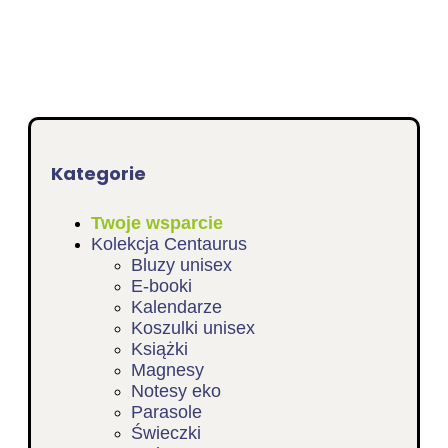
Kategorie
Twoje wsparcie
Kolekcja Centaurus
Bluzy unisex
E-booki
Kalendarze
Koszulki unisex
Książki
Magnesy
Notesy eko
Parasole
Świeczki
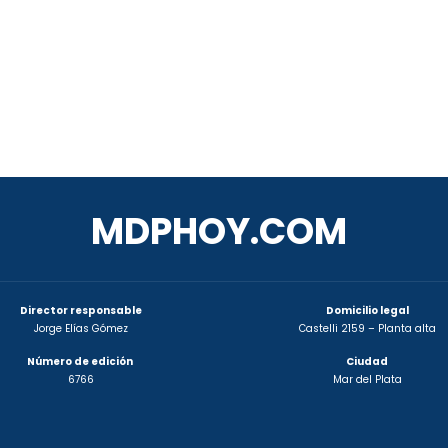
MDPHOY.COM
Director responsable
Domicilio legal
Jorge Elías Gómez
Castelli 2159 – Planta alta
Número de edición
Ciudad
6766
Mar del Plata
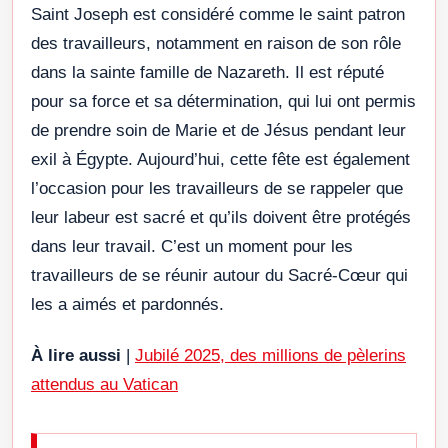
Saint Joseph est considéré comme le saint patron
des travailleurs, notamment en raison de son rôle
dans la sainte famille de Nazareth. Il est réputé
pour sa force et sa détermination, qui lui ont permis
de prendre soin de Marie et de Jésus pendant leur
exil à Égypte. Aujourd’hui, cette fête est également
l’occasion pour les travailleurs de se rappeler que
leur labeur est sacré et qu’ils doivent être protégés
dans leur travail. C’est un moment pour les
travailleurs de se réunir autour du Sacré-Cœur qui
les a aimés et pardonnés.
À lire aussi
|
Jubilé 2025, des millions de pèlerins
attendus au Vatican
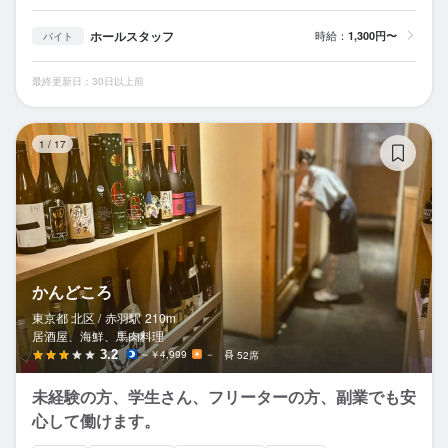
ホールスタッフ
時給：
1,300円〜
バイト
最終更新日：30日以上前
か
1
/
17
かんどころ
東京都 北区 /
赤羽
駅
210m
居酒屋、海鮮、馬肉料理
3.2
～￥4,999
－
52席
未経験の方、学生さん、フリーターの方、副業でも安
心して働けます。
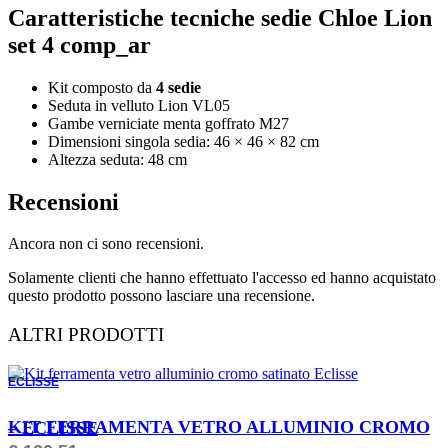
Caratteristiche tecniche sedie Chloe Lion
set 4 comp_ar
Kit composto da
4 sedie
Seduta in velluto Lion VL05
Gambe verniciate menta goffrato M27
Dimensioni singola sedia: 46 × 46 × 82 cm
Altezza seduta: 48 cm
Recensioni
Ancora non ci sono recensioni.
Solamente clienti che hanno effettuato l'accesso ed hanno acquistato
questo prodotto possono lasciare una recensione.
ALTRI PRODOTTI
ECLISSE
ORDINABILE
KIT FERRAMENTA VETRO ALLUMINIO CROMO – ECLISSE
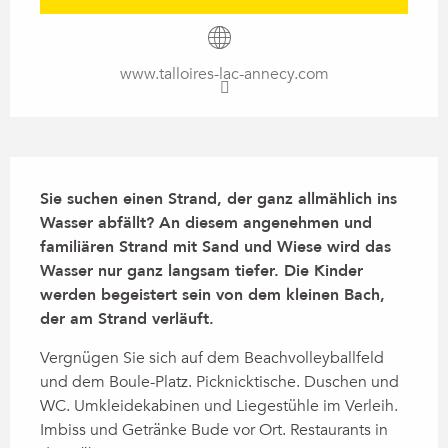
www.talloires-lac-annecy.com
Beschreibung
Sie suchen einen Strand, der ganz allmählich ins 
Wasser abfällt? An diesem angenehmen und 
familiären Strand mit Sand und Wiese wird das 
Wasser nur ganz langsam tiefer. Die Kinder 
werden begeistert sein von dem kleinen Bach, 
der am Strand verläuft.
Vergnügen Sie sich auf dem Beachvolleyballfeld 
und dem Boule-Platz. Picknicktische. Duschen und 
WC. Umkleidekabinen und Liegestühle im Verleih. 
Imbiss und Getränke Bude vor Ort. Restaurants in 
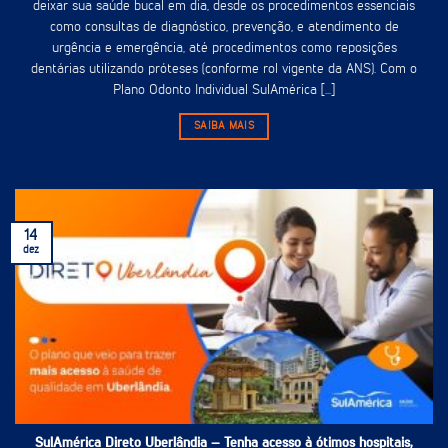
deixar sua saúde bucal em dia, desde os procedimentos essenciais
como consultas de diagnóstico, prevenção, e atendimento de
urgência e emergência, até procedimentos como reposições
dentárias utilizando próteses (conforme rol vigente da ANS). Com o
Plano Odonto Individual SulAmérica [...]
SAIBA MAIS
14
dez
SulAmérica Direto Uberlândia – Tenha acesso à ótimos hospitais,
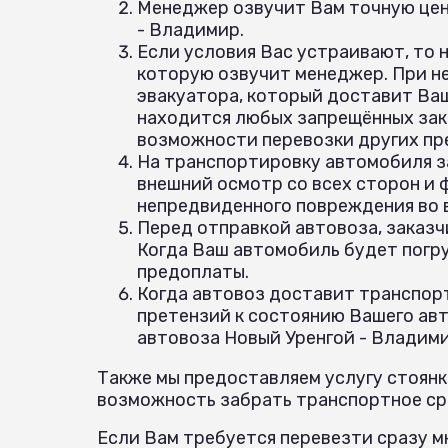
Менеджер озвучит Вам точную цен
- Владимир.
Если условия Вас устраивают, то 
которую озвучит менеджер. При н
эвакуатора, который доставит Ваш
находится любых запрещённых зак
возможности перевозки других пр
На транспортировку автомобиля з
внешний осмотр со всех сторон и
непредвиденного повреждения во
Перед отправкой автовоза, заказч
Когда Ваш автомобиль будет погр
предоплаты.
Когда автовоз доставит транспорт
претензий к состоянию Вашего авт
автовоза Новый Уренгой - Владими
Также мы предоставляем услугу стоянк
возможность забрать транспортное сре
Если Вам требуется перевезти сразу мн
---
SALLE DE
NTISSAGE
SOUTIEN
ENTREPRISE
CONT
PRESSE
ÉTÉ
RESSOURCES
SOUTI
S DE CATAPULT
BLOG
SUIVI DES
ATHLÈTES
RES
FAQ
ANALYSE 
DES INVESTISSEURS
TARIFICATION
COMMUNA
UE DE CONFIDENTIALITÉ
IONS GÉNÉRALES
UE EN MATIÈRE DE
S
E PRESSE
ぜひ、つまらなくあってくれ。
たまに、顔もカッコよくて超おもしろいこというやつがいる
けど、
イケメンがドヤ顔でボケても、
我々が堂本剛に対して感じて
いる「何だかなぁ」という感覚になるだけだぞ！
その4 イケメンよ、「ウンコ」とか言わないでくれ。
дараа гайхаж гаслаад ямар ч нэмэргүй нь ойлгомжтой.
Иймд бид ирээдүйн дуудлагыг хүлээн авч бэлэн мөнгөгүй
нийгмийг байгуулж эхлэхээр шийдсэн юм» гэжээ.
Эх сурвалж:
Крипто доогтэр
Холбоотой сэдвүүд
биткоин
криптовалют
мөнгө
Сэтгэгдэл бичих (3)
---
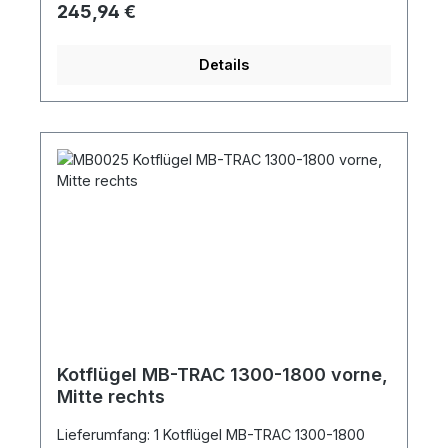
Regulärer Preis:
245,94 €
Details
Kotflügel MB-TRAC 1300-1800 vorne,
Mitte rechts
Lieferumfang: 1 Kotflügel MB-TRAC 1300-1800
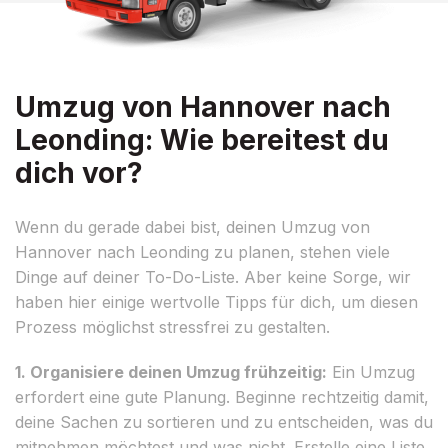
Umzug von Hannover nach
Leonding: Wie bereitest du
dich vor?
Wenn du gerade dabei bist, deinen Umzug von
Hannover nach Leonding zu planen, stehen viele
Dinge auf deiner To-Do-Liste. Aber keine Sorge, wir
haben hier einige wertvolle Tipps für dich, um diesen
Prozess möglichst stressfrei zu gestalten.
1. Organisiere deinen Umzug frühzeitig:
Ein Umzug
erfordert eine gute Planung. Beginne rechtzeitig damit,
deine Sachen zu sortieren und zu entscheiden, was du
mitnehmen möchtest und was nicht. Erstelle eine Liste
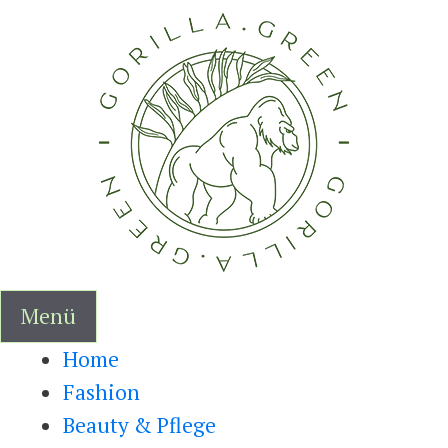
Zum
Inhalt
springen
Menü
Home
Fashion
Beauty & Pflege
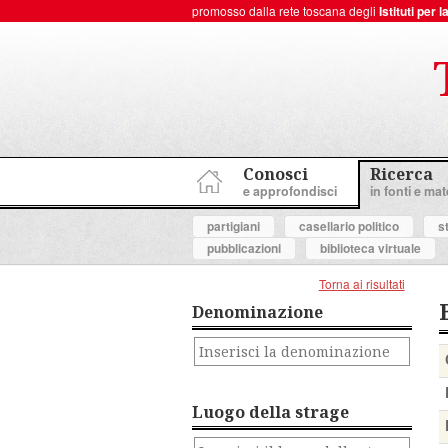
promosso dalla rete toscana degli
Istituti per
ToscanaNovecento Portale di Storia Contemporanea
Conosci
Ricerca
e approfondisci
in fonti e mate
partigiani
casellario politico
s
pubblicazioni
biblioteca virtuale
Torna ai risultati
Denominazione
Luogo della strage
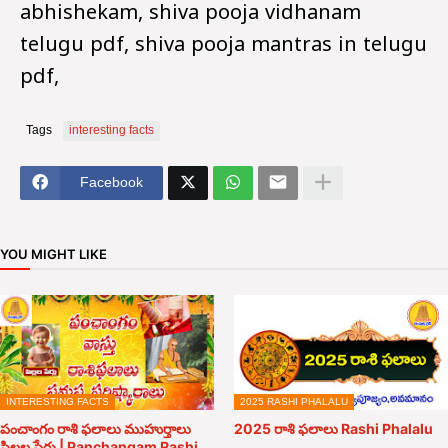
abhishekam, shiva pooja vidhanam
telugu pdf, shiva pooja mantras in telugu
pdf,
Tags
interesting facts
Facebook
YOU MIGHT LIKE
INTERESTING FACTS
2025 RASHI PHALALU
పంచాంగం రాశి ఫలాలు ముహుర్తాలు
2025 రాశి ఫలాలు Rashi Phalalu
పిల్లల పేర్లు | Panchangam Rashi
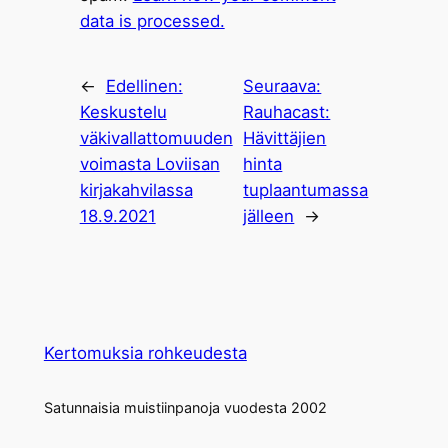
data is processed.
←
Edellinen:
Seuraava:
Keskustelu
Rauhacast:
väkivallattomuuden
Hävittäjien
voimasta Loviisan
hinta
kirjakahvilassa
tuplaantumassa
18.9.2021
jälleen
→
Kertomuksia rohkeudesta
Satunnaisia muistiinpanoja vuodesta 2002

* WORK REQUIRED *
Return word for word the lines of the listing above, starting at the line with "Prozess möglichst stressfrei zu gestalten." and ending at the line with "2025 RASHI PHALALU", both included. Pictures do not belong in the copy.

* OUTPUT *
Prozess möglichst stressfrei zu gestalten.
1. Organisiere deinen Umzug frühzeitig:
Ein Umzug
erfordert eine gute Planung. Beginne rechtzeitig damit,
deine Sachen zu sortieren und zu entscheiden, was du
mitnehmen möchtest und was nicht. Erstelle eine Liste
Zum
Inhalt
springen
Menü
Home
Fashion
Beauty & Pflege
promosso dalla rete toscana degli
Istituti per
ToscanaNovecento Portale di Storia Contemporanea
Conosci
Ricerca
e approfondisci
in fonti e mate
partigiani
casellario politico
s
pubblicazioni
biblioteca virtuale
Torna ai risultati
Denominazione
Luogo della strage
abhishekam, shiva pooja vidhanam
telugu pdf, shiva pooja mantras in telugu
pdf,
Tags
interesting facts
Facebook
YOU MIGHT LIKE
INTERESTING FACTS
2025 RASHI PHALALU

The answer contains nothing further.